If I convert the options to tokens, lets say John=32, Amy=27941, etc. and then use these token IDs to index into logits, I would get a probability distribution over the options.

Question: The default temperature of the model is 0, so select should be returning the most probable option from the above distribution by default? But I ran some experiments where the answer from select was not necessarily the same as the most likely one even with temperature = 0. Why would this happen? @slundberg

iamshnoo avatar Nov 18 '23 16:11 iamshnoo

Can you share an example @iamshnoo? I think there is either a bug or (more likely) you're not accounting for token healing issues. For example, if you run lm + This is a prompt ' + select(['dog', 'cat']), you need to look at the logprobs of ' dog' given 'This is a prompt', not only 'dog' given 'This is a prompt ' (notice the whitespaces)

marcotcr avatar Nov 18 '23 17:11 marcotcr

Oh good point @marcotcr ! I was not accounting for token healing. If I look at the probabilities of ' dog' and ' cat' for your example, then I am getting 0.5 for each (is this expected?) As opposed to previously when for 'dog' and 'cat', I get different probabilities even at temp=0.
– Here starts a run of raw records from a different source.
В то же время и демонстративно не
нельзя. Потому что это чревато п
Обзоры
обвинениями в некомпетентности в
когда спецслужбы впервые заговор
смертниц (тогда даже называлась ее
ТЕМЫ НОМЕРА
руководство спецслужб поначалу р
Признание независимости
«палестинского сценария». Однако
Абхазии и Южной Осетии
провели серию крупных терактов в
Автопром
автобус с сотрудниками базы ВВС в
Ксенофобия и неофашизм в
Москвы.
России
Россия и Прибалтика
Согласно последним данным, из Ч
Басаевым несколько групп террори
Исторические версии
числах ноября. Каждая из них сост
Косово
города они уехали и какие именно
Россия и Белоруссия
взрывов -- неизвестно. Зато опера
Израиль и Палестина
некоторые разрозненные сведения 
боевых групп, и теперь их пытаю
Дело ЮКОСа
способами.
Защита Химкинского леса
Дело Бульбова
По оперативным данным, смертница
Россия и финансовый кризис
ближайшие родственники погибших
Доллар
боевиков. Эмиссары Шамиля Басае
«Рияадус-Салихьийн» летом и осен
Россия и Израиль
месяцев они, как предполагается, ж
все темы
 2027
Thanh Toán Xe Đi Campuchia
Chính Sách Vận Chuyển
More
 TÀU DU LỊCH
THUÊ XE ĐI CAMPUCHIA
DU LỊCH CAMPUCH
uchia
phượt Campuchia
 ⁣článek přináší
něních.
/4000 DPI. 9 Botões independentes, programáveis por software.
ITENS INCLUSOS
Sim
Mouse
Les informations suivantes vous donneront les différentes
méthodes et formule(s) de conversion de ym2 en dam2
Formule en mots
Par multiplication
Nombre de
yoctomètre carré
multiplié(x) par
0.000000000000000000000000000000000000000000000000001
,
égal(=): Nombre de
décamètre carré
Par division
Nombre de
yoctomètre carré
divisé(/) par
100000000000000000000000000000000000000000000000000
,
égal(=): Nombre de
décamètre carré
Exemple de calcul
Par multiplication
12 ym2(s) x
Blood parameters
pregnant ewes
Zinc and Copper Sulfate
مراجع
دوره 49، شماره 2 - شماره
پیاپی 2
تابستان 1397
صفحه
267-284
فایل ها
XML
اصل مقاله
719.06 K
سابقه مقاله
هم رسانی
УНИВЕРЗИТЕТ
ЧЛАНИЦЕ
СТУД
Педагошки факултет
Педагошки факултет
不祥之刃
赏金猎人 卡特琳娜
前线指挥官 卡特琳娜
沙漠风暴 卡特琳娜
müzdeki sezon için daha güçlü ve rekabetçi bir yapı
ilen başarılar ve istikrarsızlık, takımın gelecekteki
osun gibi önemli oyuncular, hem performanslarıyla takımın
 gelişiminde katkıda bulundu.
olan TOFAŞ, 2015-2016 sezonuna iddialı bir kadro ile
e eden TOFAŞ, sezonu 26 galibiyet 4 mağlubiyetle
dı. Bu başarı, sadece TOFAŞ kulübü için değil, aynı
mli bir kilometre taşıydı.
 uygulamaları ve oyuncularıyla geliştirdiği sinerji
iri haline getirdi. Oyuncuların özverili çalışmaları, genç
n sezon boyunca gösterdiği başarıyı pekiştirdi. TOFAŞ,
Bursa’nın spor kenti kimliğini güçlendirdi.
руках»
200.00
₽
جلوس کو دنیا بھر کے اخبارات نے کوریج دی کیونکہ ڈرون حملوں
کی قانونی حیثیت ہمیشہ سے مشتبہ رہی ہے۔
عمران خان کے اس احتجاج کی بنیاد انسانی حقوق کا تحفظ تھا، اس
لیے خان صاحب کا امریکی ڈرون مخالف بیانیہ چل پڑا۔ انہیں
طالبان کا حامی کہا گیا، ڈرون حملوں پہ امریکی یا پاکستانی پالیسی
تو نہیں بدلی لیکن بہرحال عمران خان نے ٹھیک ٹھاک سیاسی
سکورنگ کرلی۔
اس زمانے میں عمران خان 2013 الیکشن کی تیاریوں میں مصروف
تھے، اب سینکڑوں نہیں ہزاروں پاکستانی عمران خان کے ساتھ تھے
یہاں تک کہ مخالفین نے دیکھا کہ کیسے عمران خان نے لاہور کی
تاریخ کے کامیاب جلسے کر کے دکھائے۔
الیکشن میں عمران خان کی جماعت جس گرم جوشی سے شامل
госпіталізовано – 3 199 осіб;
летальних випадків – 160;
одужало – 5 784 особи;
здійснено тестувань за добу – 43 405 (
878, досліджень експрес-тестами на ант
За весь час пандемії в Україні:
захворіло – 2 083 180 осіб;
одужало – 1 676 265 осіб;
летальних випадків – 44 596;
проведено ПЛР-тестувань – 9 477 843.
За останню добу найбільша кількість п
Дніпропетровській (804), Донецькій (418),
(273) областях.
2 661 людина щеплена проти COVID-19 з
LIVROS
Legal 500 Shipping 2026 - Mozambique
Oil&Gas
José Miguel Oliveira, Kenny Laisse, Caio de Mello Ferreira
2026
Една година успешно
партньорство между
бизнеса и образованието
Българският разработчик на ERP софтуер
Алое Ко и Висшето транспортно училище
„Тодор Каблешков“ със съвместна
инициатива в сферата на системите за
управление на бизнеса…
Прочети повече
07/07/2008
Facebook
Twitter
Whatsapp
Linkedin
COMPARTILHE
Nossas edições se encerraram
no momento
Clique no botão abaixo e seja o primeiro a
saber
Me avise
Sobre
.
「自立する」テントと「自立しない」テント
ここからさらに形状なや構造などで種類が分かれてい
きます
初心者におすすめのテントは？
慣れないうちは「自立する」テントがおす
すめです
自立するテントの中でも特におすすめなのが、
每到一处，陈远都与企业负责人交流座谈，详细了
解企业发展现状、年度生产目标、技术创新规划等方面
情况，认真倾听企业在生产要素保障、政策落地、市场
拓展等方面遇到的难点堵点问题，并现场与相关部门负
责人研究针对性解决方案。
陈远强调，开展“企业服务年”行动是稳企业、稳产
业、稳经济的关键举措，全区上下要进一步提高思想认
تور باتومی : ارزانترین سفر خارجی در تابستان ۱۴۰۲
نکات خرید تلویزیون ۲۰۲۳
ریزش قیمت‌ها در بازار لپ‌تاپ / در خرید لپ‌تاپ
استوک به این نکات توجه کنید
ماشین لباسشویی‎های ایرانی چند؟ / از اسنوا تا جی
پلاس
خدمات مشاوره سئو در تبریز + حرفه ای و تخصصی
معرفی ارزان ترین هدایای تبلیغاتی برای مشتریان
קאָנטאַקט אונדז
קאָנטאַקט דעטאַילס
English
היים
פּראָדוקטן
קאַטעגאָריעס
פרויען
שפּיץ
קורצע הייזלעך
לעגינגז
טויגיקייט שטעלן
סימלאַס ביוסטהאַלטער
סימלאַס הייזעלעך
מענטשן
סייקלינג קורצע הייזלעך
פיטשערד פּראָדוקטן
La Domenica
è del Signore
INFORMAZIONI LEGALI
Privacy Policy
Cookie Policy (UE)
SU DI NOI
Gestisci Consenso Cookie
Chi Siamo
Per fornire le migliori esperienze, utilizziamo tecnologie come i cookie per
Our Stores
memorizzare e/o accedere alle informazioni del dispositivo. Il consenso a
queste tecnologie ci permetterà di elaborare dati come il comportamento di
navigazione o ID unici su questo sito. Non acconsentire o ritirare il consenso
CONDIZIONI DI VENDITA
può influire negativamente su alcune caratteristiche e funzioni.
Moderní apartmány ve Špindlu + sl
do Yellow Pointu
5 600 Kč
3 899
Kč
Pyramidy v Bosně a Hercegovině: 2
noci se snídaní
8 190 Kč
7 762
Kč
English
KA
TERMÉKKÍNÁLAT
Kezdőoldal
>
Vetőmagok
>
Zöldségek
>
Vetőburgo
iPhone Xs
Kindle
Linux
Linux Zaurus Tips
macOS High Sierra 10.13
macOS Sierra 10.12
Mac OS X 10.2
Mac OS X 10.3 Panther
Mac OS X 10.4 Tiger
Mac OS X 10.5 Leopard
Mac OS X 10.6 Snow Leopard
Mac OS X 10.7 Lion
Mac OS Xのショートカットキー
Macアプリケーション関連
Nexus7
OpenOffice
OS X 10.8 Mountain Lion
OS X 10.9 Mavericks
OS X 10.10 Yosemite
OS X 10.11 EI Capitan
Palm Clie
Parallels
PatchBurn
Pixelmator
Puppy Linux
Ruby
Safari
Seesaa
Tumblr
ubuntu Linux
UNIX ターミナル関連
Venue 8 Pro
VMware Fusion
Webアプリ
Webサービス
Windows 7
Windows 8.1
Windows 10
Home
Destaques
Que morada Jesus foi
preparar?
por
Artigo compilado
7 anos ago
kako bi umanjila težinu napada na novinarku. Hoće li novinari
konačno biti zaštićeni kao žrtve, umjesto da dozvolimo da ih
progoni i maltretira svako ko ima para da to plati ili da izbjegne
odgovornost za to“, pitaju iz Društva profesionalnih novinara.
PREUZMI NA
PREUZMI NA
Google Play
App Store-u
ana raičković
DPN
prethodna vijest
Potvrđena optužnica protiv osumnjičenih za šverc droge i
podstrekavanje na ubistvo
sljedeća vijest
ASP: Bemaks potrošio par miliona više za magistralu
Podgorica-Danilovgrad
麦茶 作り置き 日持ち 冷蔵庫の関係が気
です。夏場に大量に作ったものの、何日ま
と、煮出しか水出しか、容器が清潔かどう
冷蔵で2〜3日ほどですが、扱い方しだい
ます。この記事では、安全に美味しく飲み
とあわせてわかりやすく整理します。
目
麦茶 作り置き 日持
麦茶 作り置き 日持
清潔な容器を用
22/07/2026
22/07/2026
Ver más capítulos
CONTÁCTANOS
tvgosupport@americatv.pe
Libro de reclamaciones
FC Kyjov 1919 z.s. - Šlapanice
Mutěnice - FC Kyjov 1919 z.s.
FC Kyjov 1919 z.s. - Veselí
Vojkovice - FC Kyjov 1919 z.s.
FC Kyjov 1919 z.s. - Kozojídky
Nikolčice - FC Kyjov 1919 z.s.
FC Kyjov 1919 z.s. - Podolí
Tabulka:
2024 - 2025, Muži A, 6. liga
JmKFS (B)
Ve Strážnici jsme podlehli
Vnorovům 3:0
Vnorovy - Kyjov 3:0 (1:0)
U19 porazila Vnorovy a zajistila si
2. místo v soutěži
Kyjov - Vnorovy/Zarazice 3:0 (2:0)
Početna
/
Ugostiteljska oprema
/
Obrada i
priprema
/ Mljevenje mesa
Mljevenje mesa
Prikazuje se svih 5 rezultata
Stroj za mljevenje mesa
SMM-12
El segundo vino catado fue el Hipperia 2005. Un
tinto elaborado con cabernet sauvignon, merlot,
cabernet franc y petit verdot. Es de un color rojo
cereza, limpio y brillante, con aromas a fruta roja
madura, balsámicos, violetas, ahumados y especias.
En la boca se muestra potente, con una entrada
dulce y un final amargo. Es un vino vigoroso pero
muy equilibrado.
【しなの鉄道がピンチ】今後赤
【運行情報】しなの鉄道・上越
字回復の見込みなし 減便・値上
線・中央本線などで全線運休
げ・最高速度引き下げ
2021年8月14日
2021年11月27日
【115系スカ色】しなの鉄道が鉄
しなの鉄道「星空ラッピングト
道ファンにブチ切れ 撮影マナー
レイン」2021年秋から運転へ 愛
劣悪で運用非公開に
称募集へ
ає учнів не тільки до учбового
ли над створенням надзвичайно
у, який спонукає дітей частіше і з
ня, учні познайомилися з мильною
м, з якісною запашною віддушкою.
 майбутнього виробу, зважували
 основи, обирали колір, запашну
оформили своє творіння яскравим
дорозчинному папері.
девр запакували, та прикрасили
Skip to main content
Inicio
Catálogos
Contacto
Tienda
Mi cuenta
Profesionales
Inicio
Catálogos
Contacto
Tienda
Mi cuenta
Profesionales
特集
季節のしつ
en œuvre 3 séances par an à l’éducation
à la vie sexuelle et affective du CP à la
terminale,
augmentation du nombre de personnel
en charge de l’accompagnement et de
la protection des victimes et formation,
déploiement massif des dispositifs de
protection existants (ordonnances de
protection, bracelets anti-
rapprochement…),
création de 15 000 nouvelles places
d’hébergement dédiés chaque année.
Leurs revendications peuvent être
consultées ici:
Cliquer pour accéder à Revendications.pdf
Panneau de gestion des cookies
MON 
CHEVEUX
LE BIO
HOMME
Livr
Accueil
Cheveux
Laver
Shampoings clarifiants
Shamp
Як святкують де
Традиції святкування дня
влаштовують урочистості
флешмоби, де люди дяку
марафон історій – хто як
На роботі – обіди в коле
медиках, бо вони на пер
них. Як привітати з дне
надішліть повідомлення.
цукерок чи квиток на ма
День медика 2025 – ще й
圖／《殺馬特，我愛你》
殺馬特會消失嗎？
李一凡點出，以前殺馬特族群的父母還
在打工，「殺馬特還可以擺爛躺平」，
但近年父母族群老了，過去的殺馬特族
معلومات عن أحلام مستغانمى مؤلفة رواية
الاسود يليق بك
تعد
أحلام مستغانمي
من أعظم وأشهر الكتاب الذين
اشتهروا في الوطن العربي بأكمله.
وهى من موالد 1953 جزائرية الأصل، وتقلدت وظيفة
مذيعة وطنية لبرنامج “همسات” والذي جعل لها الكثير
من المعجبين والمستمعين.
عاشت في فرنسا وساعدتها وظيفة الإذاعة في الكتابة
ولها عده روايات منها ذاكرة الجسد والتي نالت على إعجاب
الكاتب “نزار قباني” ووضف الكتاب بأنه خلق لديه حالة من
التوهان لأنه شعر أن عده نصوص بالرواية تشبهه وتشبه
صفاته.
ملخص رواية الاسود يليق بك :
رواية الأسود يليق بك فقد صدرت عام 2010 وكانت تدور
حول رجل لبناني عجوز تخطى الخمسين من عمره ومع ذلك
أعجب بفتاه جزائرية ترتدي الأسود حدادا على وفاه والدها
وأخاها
For reference, the code I am using to look at probabilities is the following:

# split_options is a list of strings with no trailing or leading whitespaces.
# prompt is in alpaca format ending in "Response:\n" with no space after the \n
# out_select is the output of select
lm = llama2 + prompt + f" {select(split_options, name='answer')}"
out_select = lm["answer"]

# out_sentence is the output of taking the max of the logits
# but note that probabilities are the same for each option, 
# so out_sentence is just the first item of option_probs dict
all_logits = lm._cache_state["logits"]
split_options = [" " + o for o in split_options] # add a leading space to each option (undo token healing)
option_tokens = [tokenizer.encode(o) for o in split_options]
option_tokens = [o[1] for o in option_tokens] # tokenizer adds <s> to each option in the above line
option_logits = [all_logits[o] for o in option_tokens]
option_probs = torch.softmax(torch.tensor(option_logits), dim=0)
option_probs = [float(o) for o in option_probs]
option_probs = dict(zip(split_options, option_probs))
out_sentence = max(option_probs, key=option_probs.get)
out_sentence = out_sentence.strip() # strip the added space

Questions:

  1. But if dog and cat are equally likely, then why does select choose one over the other? (i.e if guidance returns dog for the answer, then how can I justify that answer unless I have some difference in probability values compared to cat)
  2. Also as noted in #449 , the select call is deterministic and does not change outputs even if I pass the temperature parameter to the model as a value other than 0?

iamshnoo avatar Nov 18 '23 19:11 iamshnoo

@iamshnoo I don't understand why you get the full distribution. It works only if the different options have different first tokens leading to the fact that choosing the first token is equivalent to choosing one of the option. Does this happen often? I am not aware of exact tokens but you can imagine something like

  • option 1 = token_1 ...
  • option 2 = token_1 ...
  • option 3 = token_2 ...

In this case you need to generate every options and compute the likelihood for every option (not truly but you get my point I hope). Maybe I miss something but I really don't see how you can do it in one generation in every case.

paucodeici avatar Nov 20 '23 09:11 paucodeici

@iamshnoo In option_tokens = [o[1] for o in option_tokens], the token at position [1] is a space. tokenizer.encode(' dogs')=[1, 29871, 26361]. The space is common to all options, which is why you are getting the same probability.